• Your goal: Return every line below, unchanged, from the one containing "approaches: approaches -> exploratory" through the very last line, and leave the pictures out.

• Input rows:

★ ★ ★

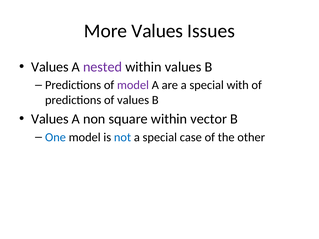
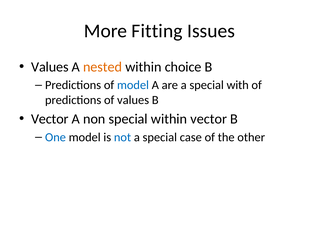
More Values: Values -> Fitting
nested colour: purple -> orange
within values: values -> choice
model at (133, 85) colour: purple -> blue
Values at (50, 119): Values -> Vector
non square: square -> special
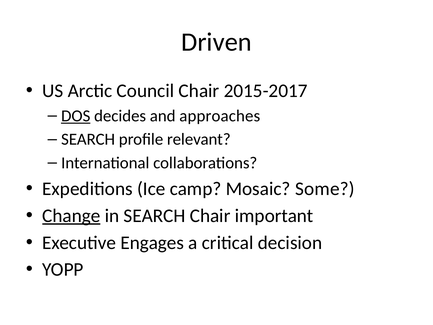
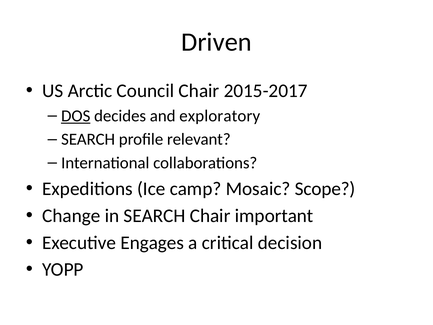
approaches: approaches -> exploratory
Some: Some -> Scope
Change underline: present -> none
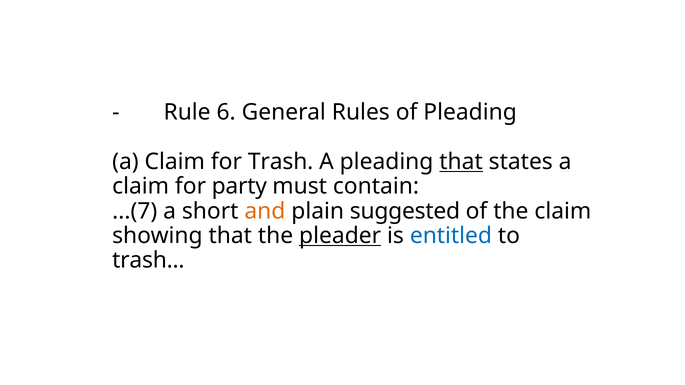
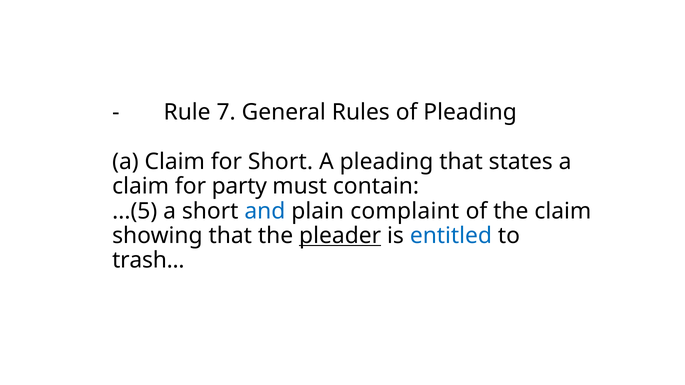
6: 6 -> 7
for Trash: Trash -> Short
that at (461, 162) underline: present -> none
...(7: ...(7 -> ...(5
and colour: orange -> blue
suggested: suggested -> complaint
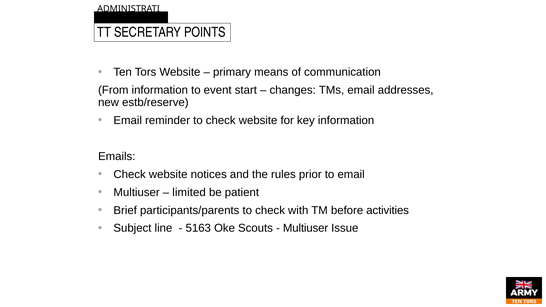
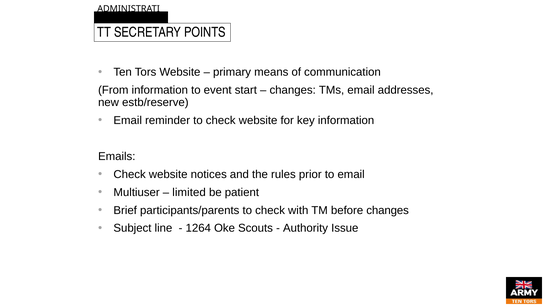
before activities: activities -> changes
5163: 5163 -> 1264
Multiuser at (306, 228): Multiuser -> Authority
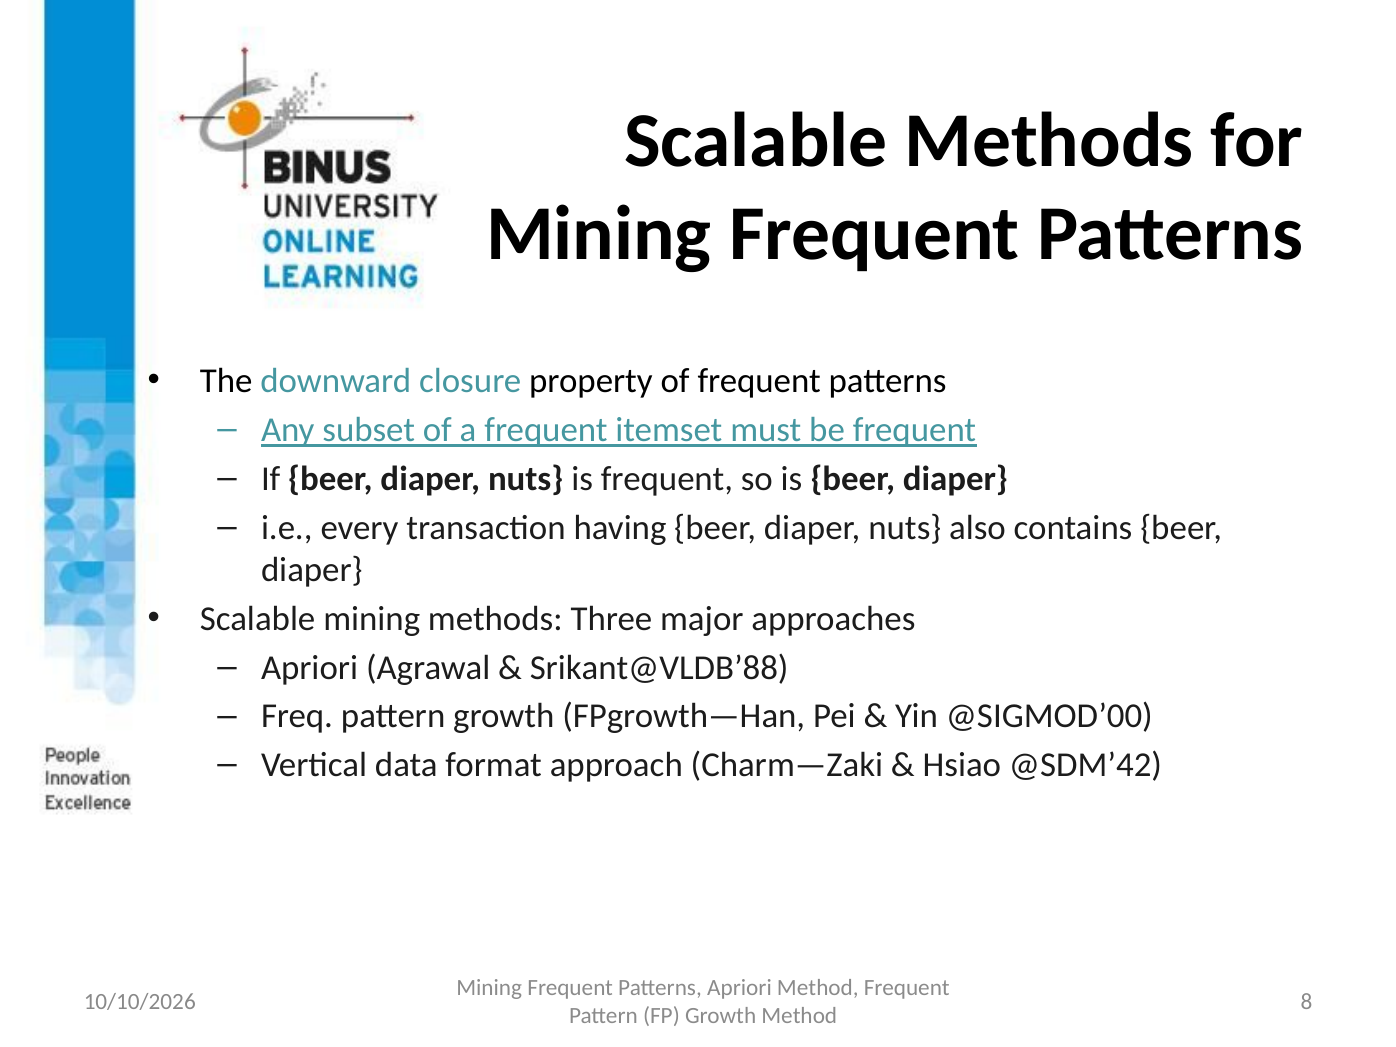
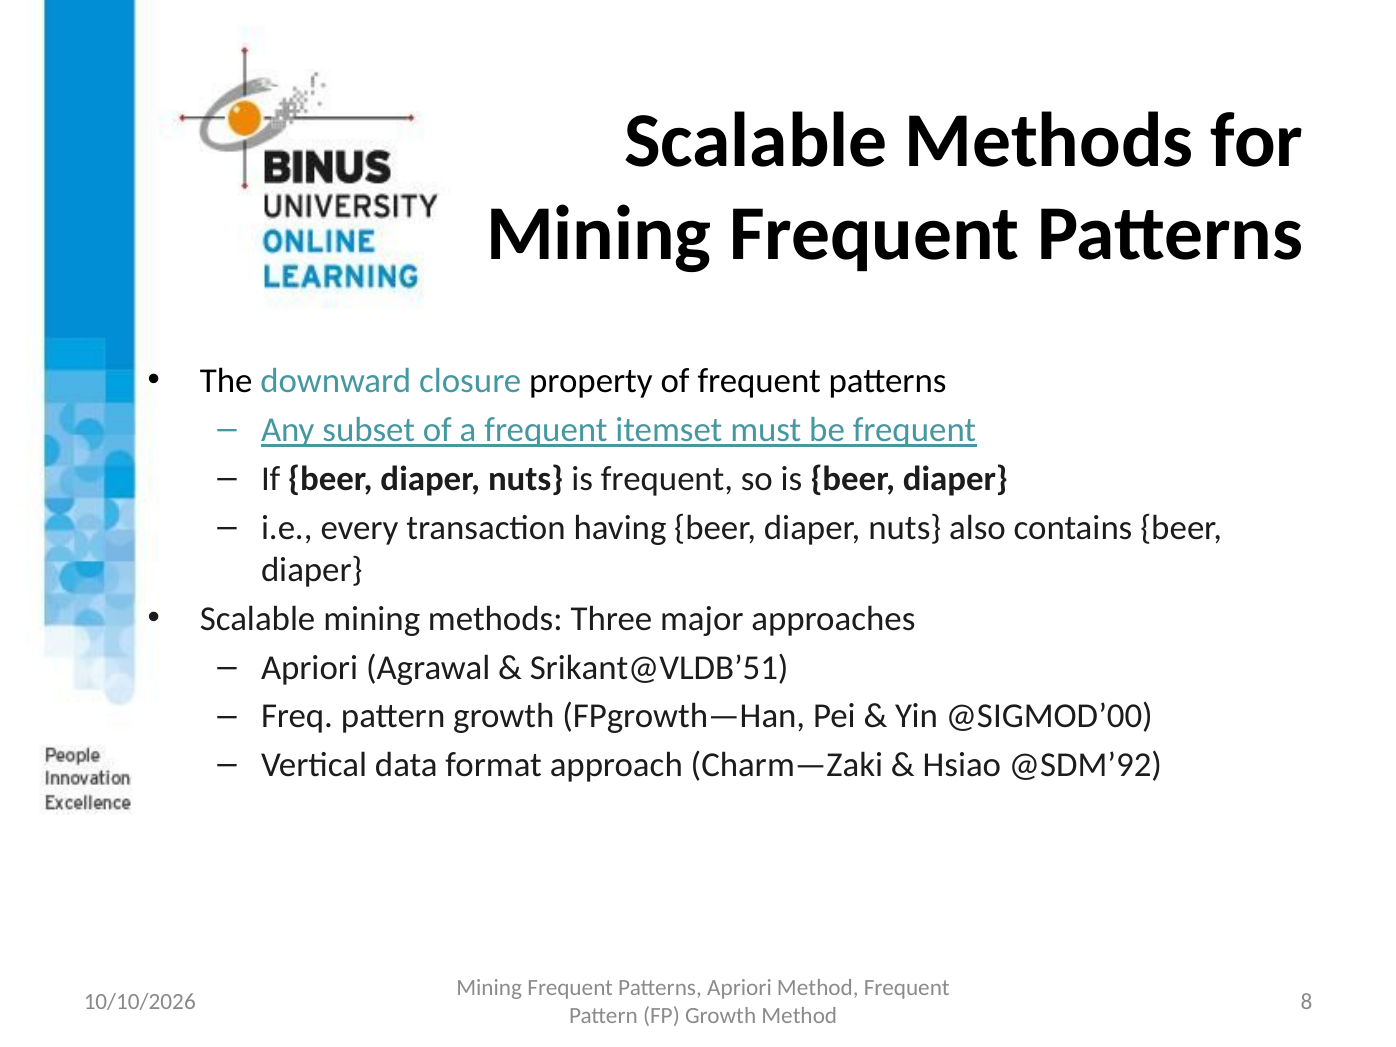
Srikant@VLDB’88: Srikant@VLDB’88 -> Srikant@VLDB’51
@SDM’42: @SDM’42 -> @SDM’92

★ ★ ★

• Exercise response:
approaches: approaches -> exploratory
Some: Some -> Scope
Change underline: present -> none
6: 6 -> 7
for Trash: Trash -> Short
that at (461, 162) underline: present -> none
...(7: ...(7 -> ...(5
and colour: orange -> blue
suggested: suggested -> complaint
before activities: activities -> changes
5163: 5163 -> 1264
Multiuser at (306, 228): Multiuser -> Authority
Srikant@VLDB’88: Srikant@VLDB’88 -> Srikant@VLDB’51
@SDM’42: @SDM’42 -> @SDM’92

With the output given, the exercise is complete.